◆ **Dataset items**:

+ + + + + + +

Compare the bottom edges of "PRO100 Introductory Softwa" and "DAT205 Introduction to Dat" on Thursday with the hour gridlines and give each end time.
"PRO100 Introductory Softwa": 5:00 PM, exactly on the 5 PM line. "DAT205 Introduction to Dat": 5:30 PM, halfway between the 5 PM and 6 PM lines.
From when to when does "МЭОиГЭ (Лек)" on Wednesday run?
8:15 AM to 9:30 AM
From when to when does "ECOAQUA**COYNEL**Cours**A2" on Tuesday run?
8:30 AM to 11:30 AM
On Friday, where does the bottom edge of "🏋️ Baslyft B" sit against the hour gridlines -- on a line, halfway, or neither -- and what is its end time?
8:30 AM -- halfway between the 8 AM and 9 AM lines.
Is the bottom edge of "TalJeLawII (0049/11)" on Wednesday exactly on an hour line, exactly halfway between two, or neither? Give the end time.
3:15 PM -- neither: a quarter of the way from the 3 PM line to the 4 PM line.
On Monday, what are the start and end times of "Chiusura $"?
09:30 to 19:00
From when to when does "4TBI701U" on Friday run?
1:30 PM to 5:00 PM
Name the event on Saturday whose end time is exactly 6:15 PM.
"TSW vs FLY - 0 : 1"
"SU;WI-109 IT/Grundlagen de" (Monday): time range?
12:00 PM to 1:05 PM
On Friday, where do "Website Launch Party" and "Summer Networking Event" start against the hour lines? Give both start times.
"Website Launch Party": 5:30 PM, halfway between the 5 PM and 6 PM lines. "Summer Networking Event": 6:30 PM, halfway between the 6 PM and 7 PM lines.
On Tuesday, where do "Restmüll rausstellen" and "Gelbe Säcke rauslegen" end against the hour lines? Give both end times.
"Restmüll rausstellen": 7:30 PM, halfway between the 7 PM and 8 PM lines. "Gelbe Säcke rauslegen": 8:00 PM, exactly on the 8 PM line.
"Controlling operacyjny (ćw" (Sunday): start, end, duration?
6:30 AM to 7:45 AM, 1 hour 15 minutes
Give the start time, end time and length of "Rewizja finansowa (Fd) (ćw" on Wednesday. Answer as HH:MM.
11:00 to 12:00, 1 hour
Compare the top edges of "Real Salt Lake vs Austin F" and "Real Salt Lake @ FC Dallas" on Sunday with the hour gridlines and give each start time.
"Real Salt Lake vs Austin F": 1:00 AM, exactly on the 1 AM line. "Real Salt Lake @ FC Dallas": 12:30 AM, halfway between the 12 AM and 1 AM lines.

+ + + + + + +

◆ **Required task**: List each line in the data above that contains the word "Launch". Only matches with the same capitalization count.

◆ **Exercise result**:
On Friday, where do "Website Launch Party" and "Summer Networking Event" start against the hour lines? Give both start times.
"Website Launch Party": 5:30 PM, halfway between the 5 PM and 6 PM lines. "Summer Networking Event": 6:30 PM, halfway between the 6 PM and 7 PM lines.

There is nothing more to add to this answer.